_Task directions_: Which of the lines below contain the string "printed", with uppercase and lowercase treated as different? Extract each such line in full.

• • •

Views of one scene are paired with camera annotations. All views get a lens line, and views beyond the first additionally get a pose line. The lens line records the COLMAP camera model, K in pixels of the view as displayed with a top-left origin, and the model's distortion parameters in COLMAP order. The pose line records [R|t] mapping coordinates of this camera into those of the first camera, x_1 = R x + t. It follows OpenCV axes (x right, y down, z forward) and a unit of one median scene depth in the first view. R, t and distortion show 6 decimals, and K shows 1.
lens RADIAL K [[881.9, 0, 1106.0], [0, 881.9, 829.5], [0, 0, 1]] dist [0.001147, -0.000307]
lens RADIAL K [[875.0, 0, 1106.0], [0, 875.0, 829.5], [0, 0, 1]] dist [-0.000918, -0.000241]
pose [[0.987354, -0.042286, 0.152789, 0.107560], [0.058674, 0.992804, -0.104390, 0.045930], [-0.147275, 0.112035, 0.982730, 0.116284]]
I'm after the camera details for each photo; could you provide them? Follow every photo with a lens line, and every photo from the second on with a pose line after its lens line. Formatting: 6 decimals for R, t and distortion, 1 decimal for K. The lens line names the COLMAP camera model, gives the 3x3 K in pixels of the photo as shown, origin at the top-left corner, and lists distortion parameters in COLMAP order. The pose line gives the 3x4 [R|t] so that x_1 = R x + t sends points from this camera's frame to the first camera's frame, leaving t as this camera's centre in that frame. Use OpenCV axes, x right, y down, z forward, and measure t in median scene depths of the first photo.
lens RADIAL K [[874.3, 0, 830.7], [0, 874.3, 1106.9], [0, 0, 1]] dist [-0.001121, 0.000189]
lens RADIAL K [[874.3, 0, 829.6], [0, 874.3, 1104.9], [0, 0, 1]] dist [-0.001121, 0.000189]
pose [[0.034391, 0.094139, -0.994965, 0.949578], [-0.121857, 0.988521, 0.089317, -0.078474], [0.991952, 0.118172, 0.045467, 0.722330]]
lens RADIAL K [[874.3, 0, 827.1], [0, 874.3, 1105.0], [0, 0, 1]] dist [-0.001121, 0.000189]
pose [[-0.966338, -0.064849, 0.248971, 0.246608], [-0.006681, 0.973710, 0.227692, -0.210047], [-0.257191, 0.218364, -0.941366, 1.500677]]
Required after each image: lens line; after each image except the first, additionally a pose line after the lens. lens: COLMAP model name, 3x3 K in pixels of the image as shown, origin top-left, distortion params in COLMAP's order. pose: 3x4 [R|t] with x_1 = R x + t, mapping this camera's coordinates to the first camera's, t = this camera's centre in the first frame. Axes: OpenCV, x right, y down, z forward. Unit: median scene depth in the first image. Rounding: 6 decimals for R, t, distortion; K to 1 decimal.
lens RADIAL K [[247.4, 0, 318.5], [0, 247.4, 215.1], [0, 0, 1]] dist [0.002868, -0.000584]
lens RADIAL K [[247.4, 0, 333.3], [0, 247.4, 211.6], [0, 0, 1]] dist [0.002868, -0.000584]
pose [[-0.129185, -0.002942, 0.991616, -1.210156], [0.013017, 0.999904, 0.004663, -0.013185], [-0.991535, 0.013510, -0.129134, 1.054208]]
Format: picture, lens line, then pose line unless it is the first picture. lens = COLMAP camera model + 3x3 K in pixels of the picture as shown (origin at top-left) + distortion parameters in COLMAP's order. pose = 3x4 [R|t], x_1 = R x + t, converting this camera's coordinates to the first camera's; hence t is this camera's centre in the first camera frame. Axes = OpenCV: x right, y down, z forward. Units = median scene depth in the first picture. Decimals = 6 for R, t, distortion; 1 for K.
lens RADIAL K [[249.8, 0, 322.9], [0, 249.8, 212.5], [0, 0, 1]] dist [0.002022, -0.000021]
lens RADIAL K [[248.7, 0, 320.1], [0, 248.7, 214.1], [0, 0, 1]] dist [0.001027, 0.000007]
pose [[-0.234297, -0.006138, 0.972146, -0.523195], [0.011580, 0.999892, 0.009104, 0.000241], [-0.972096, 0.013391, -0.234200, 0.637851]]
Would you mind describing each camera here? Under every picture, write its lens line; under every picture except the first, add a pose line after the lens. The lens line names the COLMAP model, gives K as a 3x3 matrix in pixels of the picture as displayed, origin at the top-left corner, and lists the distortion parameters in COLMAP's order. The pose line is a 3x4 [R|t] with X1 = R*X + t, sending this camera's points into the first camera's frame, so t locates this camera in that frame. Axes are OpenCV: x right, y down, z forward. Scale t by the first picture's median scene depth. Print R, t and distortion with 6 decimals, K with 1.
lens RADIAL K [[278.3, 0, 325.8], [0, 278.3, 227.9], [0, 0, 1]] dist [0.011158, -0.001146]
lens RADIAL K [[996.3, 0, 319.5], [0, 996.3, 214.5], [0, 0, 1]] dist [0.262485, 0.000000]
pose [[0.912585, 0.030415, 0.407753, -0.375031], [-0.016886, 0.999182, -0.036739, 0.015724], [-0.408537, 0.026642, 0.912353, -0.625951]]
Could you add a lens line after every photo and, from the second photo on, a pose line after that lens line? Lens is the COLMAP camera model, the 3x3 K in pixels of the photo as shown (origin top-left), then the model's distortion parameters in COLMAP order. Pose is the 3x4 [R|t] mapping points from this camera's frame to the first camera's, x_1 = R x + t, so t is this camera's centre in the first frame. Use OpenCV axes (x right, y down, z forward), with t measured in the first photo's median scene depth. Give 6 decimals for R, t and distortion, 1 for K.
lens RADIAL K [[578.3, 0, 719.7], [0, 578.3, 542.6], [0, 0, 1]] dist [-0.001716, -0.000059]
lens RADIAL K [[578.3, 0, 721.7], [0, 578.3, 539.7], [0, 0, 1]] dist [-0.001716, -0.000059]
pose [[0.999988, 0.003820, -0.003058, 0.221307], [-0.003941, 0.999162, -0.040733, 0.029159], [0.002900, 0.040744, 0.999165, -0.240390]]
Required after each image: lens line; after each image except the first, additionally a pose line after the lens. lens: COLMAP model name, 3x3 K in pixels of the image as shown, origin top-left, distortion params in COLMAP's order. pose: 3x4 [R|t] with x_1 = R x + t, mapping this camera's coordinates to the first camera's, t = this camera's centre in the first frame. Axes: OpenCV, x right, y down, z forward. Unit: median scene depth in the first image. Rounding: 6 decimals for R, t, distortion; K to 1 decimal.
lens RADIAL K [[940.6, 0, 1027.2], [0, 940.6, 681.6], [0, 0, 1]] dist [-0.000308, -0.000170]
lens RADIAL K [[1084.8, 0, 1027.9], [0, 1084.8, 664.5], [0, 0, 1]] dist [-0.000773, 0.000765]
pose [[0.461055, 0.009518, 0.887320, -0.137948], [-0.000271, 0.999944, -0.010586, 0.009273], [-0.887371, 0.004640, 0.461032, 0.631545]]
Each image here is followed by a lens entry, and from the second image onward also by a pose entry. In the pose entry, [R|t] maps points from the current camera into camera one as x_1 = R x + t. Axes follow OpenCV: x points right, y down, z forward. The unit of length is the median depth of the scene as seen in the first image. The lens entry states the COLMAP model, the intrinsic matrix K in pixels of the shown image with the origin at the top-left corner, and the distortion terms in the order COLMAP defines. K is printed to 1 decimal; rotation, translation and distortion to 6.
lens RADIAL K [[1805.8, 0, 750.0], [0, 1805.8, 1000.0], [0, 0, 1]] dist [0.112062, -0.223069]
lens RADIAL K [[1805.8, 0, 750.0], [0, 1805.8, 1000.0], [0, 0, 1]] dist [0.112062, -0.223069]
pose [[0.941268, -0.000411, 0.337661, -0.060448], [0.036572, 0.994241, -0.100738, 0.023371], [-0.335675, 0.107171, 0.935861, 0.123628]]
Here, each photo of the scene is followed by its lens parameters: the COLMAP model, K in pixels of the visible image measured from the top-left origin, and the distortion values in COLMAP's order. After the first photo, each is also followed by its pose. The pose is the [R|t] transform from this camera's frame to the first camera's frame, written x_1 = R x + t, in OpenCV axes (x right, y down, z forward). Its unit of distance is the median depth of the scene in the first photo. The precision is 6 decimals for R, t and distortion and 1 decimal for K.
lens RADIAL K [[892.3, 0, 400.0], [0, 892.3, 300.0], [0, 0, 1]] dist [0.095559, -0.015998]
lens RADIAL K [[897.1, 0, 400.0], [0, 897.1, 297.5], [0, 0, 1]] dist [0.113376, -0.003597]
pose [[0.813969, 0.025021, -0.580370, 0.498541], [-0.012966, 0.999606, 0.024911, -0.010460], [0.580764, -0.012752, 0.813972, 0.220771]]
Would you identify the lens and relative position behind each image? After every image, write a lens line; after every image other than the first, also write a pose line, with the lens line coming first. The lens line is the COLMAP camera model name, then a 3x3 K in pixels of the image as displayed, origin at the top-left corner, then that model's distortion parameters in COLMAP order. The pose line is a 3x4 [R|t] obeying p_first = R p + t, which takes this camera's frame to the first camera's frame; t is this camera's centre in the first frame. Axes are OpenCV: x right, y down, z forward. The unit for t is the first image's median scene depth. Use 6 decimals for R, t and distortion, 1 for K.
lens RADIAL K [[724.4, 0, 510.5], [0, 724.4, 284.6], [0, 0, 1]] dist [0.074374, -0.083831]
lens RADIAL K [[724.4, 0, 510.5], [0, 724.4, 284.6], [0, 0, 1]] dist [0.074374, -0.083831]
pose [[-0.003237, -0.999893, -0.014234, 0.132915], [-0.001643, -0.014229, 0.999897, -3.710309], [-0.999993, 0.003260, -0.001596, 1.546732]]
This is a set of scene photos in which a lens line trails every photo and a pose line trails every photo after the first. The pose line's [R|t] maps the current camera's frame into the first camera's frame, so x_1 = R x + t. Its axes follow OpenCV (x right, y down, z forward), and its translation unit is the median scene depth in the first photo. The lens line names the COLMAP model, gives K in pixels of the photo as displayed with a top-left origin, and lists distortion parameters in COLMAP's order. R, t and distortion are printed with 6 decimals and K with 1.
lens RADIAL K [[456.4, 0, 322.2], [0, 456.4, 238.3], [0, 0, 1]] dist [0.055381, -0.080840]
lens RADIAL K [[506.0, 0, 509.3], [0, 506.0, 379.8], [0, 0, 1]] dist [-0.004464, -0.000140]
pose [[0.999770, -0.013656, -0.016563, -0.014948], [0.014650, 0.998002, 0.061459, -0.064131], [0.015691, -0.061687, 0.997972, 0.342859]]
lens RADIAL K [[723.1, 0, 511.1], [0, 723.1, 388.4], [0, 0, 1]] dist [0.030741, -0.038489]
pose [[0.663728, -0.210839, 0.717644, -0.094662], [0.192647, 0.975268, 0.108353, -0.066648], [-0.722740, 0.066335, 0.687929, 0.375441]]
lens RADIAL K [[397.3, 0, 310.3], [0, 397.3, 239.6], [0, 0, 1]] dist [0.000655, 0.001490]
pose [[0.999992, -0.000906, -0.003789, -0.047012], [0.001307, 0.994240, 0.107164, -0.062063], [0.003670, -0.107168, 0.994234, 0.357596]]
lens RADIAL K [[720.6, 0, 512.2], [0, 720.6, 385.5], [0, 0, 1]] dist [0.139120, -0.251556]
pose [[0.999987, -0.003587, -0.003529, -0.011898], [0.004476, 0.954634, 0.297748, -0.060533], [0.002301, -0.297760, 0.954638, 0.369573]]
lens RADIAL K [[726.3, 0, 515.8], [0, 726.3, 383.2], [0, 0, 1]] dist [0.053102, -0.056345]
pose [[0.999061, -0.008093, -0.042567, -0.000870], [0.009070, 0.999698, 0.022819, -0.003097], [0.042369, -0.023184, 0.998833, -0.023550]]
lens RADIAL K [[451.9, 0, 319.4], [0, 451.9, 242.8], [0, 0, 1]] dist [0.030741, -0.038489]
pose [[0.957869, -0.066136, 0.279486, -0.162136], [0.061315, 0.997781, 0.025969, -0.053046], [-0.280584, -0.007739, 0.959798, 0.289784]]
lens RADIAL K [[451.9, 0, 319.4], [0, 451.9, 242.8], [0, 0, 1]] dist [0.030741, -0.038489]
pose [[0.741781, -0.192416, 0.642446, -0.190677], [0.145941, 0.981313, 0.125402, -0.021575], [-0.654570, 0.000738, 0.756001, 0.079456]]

• • •

_Final answer_:
Each image here is followed by a lens entry, and from the second image onward also by a pose entry. In the pose entry, [R|t] maps points from the current camera into camera one as x_1 = R x + t. Axes follow OpenCV: x points right, y down, z forward. The unit of length is the median depth of the scene as seen in the first image. The lens entry states the COLMAP model, the intrinsic matrix K in pixels of the shown image with the origin at the top-left corner, and the distortion terms in the order COLMAP defines. K is printed to 1 decimal; rotation, translation and distortion to 6.
This is a set of scene photos in which a lens line trails every photo and a pose line trails every photo after the first. The pose line's [R|t] maps the current camera's frame into the first camera's frame, so x_1 = R x + t. Its axes follow OpenCV (x right, y down, z forward), and its translation unit is the median scene depth in the first photo. The lens line names the COLMAP model, gives K in pixels of the photo as displayed with a top-left origin, and lists distortion parameters in COLMAP's order. R, t and distortion are printed with 6 decimals and K with 1.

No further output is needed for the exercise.